Endgadget - Google lawsuit forces MPAA-backed attorney general to retreat -
Now that Google is suing, Hood made a statement via the New York Times, calling for a "time out" and saying he will call the company to "negotiate a peaceful resolution of the issues affecting consumers."
So that risky gamble paid off

InfoSec Island - What Network Security Lessons Can We Learn from the Sony Attack? -
Sony's network security defenses, from poor access control to weak passwords, were so lacking in 2007 that an auditor told the company’s executive director of information security, "If you were a bank, you'd be out of business." Then there was the 2011 hack of Sony's Playstation network – an attack that was preceded two weeks earlier by the company laying off two employeeswho were responsible for network security.
In retrospect, it's easy to construct a seven-year trail of breadcrumbs back to Sony being hacked, and to allege that executives should have known they needed to do more to shield the company from attack.
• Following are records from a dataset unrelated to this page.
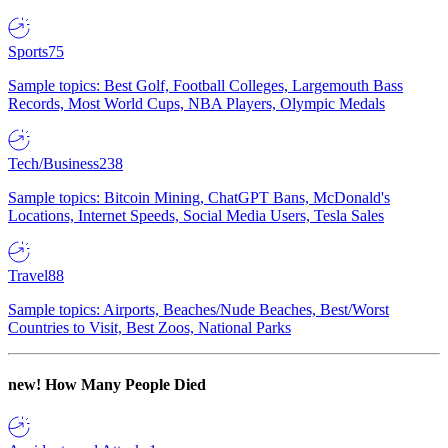
Sports
75
Sample topics: Best Golf, Football Colleges, Largemouth Bass
Records, Most World Cups, NBA Players, Olympic Medals
Tech/Business
238
Sample topics: Bitcoin Mining, ChatGPT Bans, McDonald's
Locations, Internet Speeds, Social Media Users, Tesla Sales
Travel
88
Sample topics: Airports, Beaches/Nude Beaches, Best/Worst
Countries to Visit, Best Zoos, National Parks
new!
How Many People Died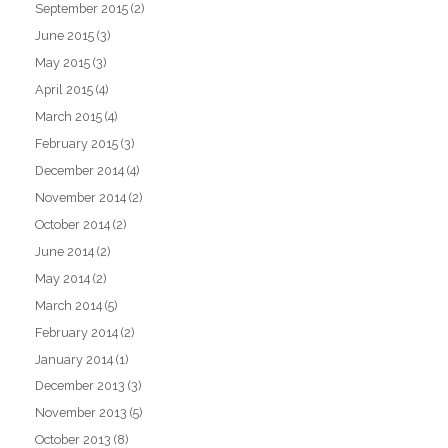
September 2015
(2)
June 2015
(3)
May 2015
(3)
April 2015
(4)
March 2015
(4)
February 2015
(3)
December 2014
(4)
November 2014
(2)
October 2014
(2)
June 2014
(2)
May 2014
(2)
March 2014
(5)
February 2014
(2)
January 2014
(1)
December 2013
(3)
November 2013
(5)
October 2013
(8)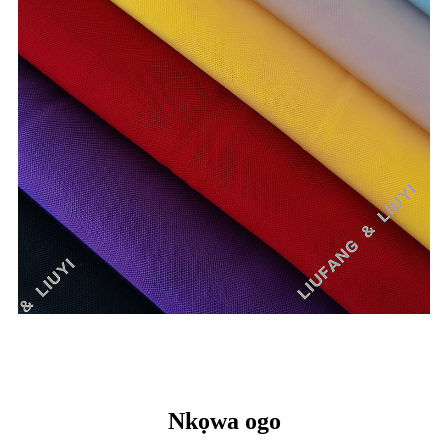
Nkọwa ogo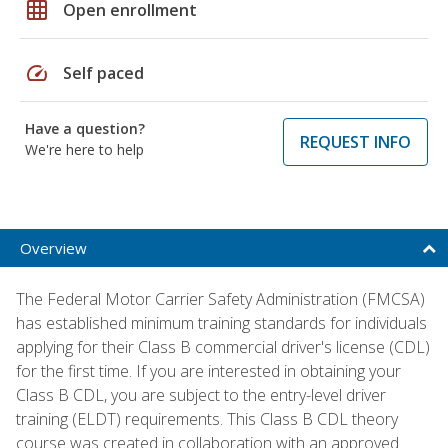
grid_on
Open enrollment
speed
Self paced
Have a question?
REQUEST INFO
We're here to help
Overview
The Federal Motor Carrier Safety Administration (FMCSA)
has established minimum training standards for individuals
applying for their Class B commercial driver's license (CDL)
for the first time. If you are interested in obtaining your
Class B CDL, you are subject to the entry-level driver
training (ELDT) requirements. This Class B CDL theory
course was created in collaboration with an approved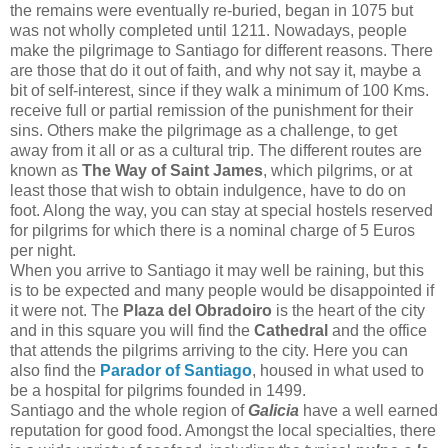
the remains were eventually re-buried, began in 1075 but
was not wholly completed until 1211. Nowadays, people
make the pilgrimage to Santiago for different reasons. There
are those that do it out of faith, and why not say it, maybe a
bit of self-interest, since if they walk a minimum of 100 Kms.
receive full or partial remission of the punishment for their
sins. Others make the pilgrimage as a challenge, to get
away from it all or as a cultural trip. The different routes are
known as
The Way of Saint James
, which pilgrims, or at
least those that wish to obtain indulgence, have to do on
foot. Along the way, you can stay at special hostels reserved
for pilgrims for which there is a nominal charge of 5 Euros
per night.
When you arrive to Santiago it may well be raining, but this
is to be expected and many people would be disappointed if
it were not. The
Plaza del Obradoiro
is the heart of the city
and in this square you will find the
Cathedral
and the office
that attends the pilgrims arriving to the city. Here you can
also find the
Parador of Santiago
,
housed in what used to
be a hospital for pilgrims founded in 1499.
Santiago and the whole region of
Galicia
have a well earned
reputation for good food. Amongst the local specialties, there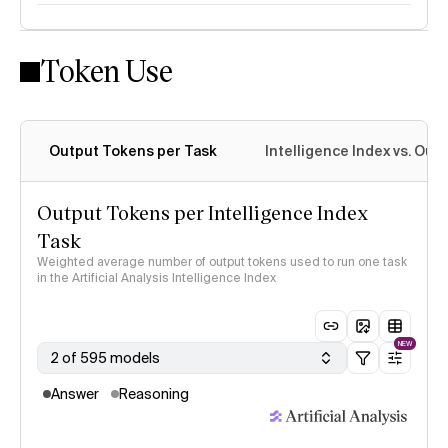
Token Use
Intelligence Index methodology
Output Tokens per Task
Intelligence Index vs. Ou
Output Tokens per Intelligence Index
Task
Weighted average number of output tokens used to run one task
in the Artificial Analysis Intelligence Index
NEW
2 of 595 models
Answer
Reasoning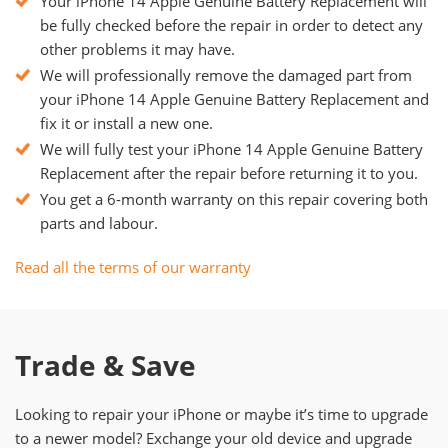
Your iPhone 14 Apple Genuine Battery Replacement will
be fully checked before the repair in order to detect any
other problems it may have.
We will professionally remove the damaged part from
your iPhone 14 Apple Genuine Battery Replacement and
fix it or install a new one.
We will fully test your iPhone 14 Apple Genuine Battery
Replacement after the repair before returning it to you.
You get a 6-month warranty on this repair covering both
parts and labour.
Read all the terms of our warranty
Trade & Save
Looking to repair your iPhone or maybe it’s time to upgrade
to a newer model? Exchange your old device and upgrade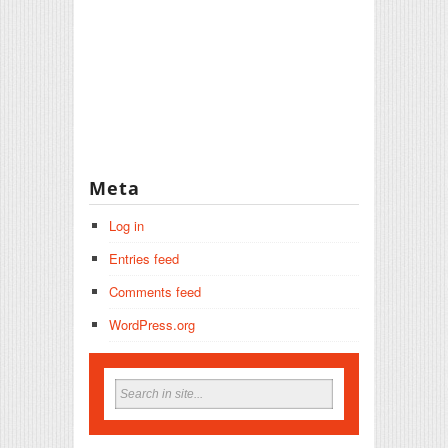
Meta
Log in
Entries feed
Comments feed
WordPress.org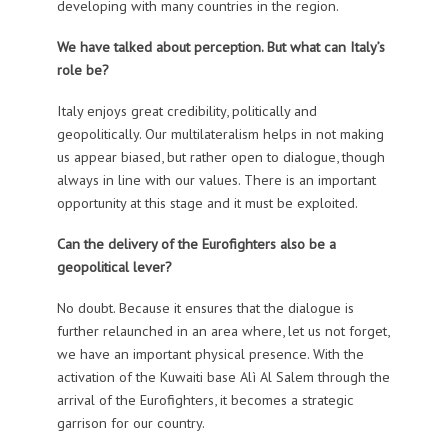
developing with many countries in the region.
We have talked about perception. But what can Italy’s
role be?
Italy enjoys great credibility, politically and
geopolitically. Our multilateralism helps in not making
us appear biased, but rather open to dialogue, though
always in line with our values. There is an important
opportunity at this stage and it must be exploited.
Can the delivery of the Eurofighters also be a
geopolitical lever?
No doubt. Because it ensures that the dialogue is
further relaunched in an area where, let us not forget,
we have an important physical presence. With the
activation of the Kuwaiti base Alì Al Salem through the
arrival of the Eurofighters, it becomes a strategic
garrison for our country.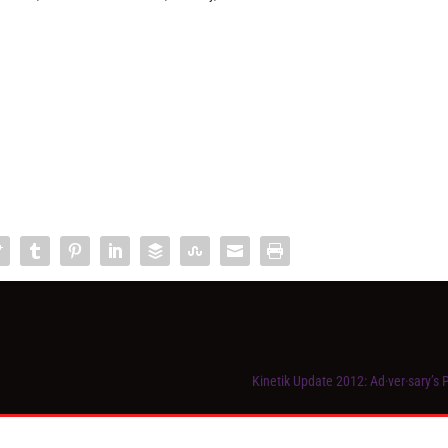
Kinetik Update 2012: Ad·ver·sary’s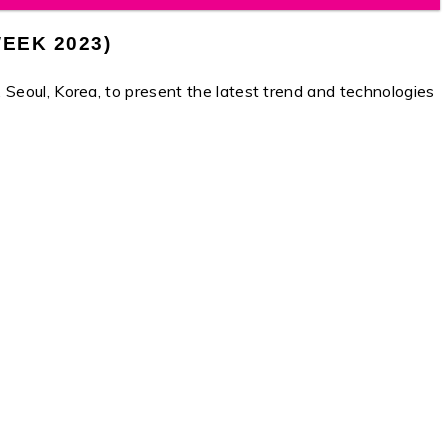
EEK 2023)
, Korea, to present the latest trend and technologies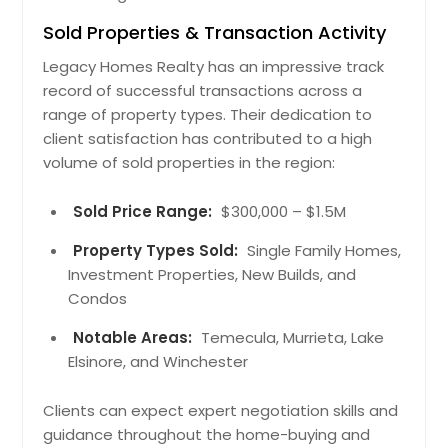
Sold Properties & Transaction Activity
Legacy Homes Realty has an impressive track
record of successful transactions across a
range of property types. Their dedication to
client satisfaction has contributed to a high
volume of sold properties in the region:
Sold Price Range:
$300,000 – $1.5M
Property Types Sold:
Single Family Homes,
Investment Properties, New Builds, and
Condos
Notable Areas:
Temecula, Murrieta, Lake
Elsinore, and Winchester
Clients can expect expert negotiation skills and
guidance throughout the home-buying and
But, as it was suggested by the FBI's Joseph Demarest, assistant director of the agency's cyber division, the high sophistication of the attack proved to be just as much a factor as how porous the company's network security may have been.
I'm tempted to continue the joke and say the number one lesson should be don't piss off Google, but that might piss off Google and get me sued.  So the long and short of the article is basically don't be boneheads and follow good network security practices.  

NY Times - A Scourge Is Spreading. M.T.A.’s Cure? Dude, Close Your Legs. -

Taking on manspreading for the first time, the authority is set to unveil public service ads that encourage men to share a little less of themselves in the city’s ever-crowded subways cars.
The targets of the campaign, those men who spread their legs wide, into a sort of V-shaped slouch, effectively occupying two, sometimes even three, seats are not hard to find. Whether they will heed the new ads is another question.
Truly these men are history's greatest monsters and I for one applaud the NY Times decision to devote 33 paragraphs, 5 pictures and a video to this scourge.  If only they would devote as much effort to investigating things like, I don't know - actual news maybe.